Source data
— Begin —

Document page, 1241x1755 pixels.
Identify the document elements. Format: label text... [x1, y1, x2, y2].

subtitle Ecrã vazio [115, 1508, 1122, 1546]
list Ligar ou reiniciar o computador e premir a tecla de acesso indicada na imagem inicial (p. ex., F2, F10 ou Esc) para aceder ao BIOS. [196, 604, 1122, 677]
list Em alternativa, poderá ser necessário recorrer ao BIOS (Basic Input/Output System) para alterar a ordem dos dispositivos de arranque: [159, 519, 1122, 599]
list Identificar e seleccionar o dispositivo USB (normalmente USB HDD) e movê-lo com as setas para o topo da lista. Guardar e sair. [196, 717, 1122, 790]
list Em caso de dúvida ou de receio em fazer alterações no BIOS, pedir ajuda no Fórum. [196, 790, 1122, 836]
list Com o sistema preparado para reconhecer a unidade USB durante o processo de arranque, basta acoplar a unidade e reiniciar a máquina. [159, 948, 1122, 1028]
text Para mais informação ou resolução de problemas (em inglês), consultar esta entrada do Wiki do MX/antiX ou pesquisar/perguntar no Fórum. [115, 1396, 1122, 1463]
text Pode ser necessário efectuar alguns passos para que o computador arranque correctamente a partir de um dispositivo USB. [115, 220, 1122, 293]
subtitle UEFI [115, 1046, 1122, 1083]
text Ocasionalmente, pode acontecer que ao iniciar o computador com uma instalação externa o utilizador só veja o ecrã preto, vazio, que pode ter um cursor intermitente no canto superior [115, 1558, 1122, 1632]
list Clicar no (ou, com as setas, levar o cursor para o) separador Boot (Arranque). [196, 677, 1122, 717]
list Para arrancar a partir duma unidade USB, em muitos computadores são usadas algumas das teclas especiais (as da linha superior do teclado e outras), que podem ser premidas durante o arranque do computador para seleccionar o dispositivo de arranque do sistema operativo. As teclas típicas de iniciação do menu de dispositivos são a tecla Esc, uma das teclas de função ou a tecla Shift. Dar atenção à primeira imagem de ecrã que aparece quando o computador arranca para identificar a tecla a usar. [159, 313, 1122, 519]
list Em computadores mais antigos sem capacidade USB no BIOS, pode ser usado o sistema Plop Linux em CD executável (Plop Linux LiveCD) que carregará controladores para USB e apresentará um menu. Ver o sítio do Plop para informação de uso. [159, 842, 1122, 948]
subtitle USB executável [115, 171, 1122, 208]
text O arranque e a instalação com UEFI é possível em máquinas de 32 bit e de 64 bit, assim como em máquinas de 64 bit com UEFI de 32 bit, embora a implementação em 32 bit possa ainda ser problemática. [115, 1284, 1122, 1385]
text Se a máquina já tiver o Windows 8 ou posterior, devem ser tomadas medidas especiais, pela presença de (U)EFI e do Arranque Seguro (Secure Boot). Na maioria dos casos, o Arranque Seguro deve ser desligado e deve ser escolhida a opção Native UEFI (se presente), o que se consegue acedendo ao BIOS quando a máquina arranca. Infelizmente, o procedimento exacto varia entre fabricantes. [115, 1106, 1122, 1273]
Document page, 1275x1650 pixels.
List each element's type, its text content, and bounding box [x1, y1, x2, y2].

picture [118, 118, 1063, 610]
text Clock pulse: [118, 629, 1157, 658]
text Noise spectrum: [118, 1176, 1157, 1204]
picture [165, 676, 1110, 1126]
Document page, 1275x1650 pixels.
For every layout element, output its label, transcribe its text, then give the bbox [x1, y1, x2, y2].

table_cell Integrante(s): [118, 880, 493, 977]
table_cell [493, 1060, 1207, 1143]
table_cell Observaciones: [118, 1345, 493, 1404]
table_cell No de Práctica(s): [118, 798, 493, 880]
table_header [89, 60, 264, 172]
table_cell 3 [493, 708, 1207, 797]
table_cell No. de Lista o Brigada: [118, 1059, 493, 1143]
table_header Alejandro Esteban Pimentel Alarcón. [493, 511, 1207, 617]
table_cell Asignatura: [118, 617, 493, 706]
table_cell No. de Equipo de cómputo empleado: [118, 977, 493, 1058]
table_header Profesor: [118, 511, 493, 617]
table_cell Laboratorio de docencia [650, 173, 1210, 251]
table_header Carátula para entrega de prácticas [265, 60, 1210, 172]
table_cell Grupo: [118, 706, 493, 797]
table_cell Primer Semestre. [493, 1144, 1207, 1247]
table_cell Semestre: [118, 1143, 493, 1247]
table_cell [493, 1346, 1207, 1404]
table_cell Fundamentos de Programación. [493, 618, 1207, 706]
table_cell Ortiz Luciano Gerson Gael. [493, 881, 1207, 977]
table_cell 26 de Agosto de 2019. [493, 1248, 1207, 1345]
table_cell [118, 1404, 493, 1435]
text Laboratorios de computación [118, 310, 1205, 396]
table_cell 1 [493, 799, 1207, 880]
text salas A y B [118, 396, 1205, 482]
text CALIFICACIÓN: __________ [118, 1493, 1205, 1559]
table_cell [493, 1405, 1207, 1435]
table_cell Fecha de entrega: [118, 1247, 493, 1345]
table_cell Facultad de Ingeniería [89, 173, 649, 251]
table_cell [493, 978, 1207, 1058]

— End —

Please reproduce all of the lines above word for word, without changing anything.

Document page, 1241x1755 pixels.
Identify the document elements. Format: label text... [x1, y1, x2, y2].

subtitle Ecrã vazio [115, 1508, 1122, 1546]
list Ligar ou reiniciar o computador e premir a tecla de acesso indicada na imagem inicial (p. ex., F2, F10 ou Esc) para aceder ao BIOS. [196, 604, 1122, 677]
list Em alternativa, poderá ser necessário recorrer ao BIOS (Basic Input/Output System) para alterar a ordem dos dispositivos de arranque: [159, 519, 1122, 599]
list Identificar e seleccionar o dispositivo USB (normalmente USB HDD) e movê-lo com as setas para o topo da lista. Guardar e sair. [196, 717, 1122, 790]
list Em caso de dúvida ou de receio em fazer alterações no BIOS, pedir ajuda no Fórum. [196, 790, 1122, 836]
list Com o sistema preparado para reconhecer a unidade USB durante o processo de arranque, basta acoplar a unidade e reiniciar a máquina. [159, 948, 1122, 1028]
text Para mais informação ou resolução de problemas (em inglês), consultar esta entrada do Wiki do MX/antiX ou pesquisar/perguntar no Fórum. [115, 1396, 1122, 1463]
text Pode ser necessário efectuar alguns passos para que o computador arranque correctamente a partir de um dispositivo USB. [115, 220, 1122, 293]
subtitle UEFI [115, 1046, 1122, 1083]
text Ocasionalmente, pode acontecer que ao iniciar o computador com uma instalação externa o utilizador só veja o ecrã preto, vazio, que pode ter um cursor intermitente no canto superior [115, 1558, 1122, 1632]
list Clicar no (ou, com as setas, levar o cursor para o) separador Boot (Arranque). [196, 677, 1122, 717]
list Para arrancar a partir duma unidade USB, em muitos computadores são usadas algumas das teclas especiais (as da linha superior do teclado e outras), que podem ser premidas durante o arranque do computador para seleccionar o dispositivo de arranque do sistema operativo. As teclas típicas de iniciação do menu de dispositivos são a tecla Esc, uma das teclas de função ou a tecla Shift. Dar atenção à primeira imagem de ecrã que aparece quando o computador arranca para identificar a tecla a usar. [159, 313, 1122, 519]
list Em computadores mais antigos sem capacidade USB no BIOS, pode ser usado o sistema Plop Linux em CD executável (Plop Linux LiveCD) que carregará controladores para USB e apresentará um menu. Ver o sítio do Plop para informação de uso. [159, 842, 1122, 948]
subtitle USB executável [115, 171, 1122, 208]
text O arranque e a instalação com UEFI é possível em máquinas de 32 bit e de 64 bit, assim como em máquinas de 64 bit com UEFI de 32 bit, embora a implementação em 32 bit possa ainda ser problemática. [115, 1284, 1122, 1385]
text Se a máquina já tiver o Windows 8 ou posterior, devem ser tomadas medidas especiais, pela presença de (U)EFI e do Arranque Seguro (Secure Boot). Na maioria dos casos, o Arranque Seguro deve ser desligado e deve ser escolhida a opção Native UEFI (se presente), o que se consegue acedendo ao BIOS quando a máquina arranca. Infelizmente, o procedimento exacto varia entre fabricantes. [115, 1106, 1122, 1273]
Document page, 1275x1650 pixels.
List each element's type, its text content, and bounding box [x1, y1, x2, y2].

picture [118, 118, 1063, 610]
text Clock pulse: [118, 629, 1157, 658]
text Noise spectrum: [118, 1176, 1157, 1204]
picture [165, 676, 1110, 1126]
Document page, 1275x1650 pixels.
For every layout element, output its label, transcribe its text, then give the bbox [x1, y1, x2, y2].

table_cell Integrante(s): [118, 880, 493, 977]
table_cell [493, 1060, 1207, 1143]
table_cell Observaciones: [118, 1345, 493, 1404]
table_cell No de Práctica(s): [118, 798, 493, 880]
table_header [89, 60, 264, 172]
table_cell 3 [493, 708, 1207, 797]
table_cell No. de Lista o Brigada: [118, 1059, 493, 1143]
table_header Alejandro Esteban Pimentel Alarcón. [493, 511, 1207, 617]
table_cell Asignatura: [118, 617, 493, 706]
table_cell No. de Equipo de cómputo empleado: [118, 977, 493, 1058]
table_header Profesor: [118, 511, 493, 617]
table_cell Laboratorio de docencia [650, 173, 1210, 251]
table_header Carátula para entrega de prácticas [265, 60, 1210, 172]
table_cell Grupo: [118, 706, 493, 797]
table_cell Primer Semestre. [493, 1144, 1207, 1247]
table_cell Semestre: [118, 1143, 493, 1247]
table_cell [493, 1346, 1207, 1404]
table_cell Fundamentos de Programación. [493, 618, 1207, 706]
table_cell Ortiz Luciano Gerson Gael. [493, 881, 1207, 977]
table_cell 26 de Agosto de 2019. [493, 1248, 1207, 1345]
table_cell [118, 1404, 493, 1435]
text Laboratorios de computación [118, 310, 1205, 396]
table_cell 1 [493, 799, 1207, 880]
text salas A y B [118, 396, 1205, 482]
text CALIFICACIÓN: __________ [118, 1493, 1205, 1559]
table_cell [493, 1405, 1207, 1435]
table_cell Fecha de entrega: [118, 1247, 493, 1345]
table_cell Facultad de Ingeniería [89, 173, 649, 251]
table_cell [493, 978, 1207, 1058]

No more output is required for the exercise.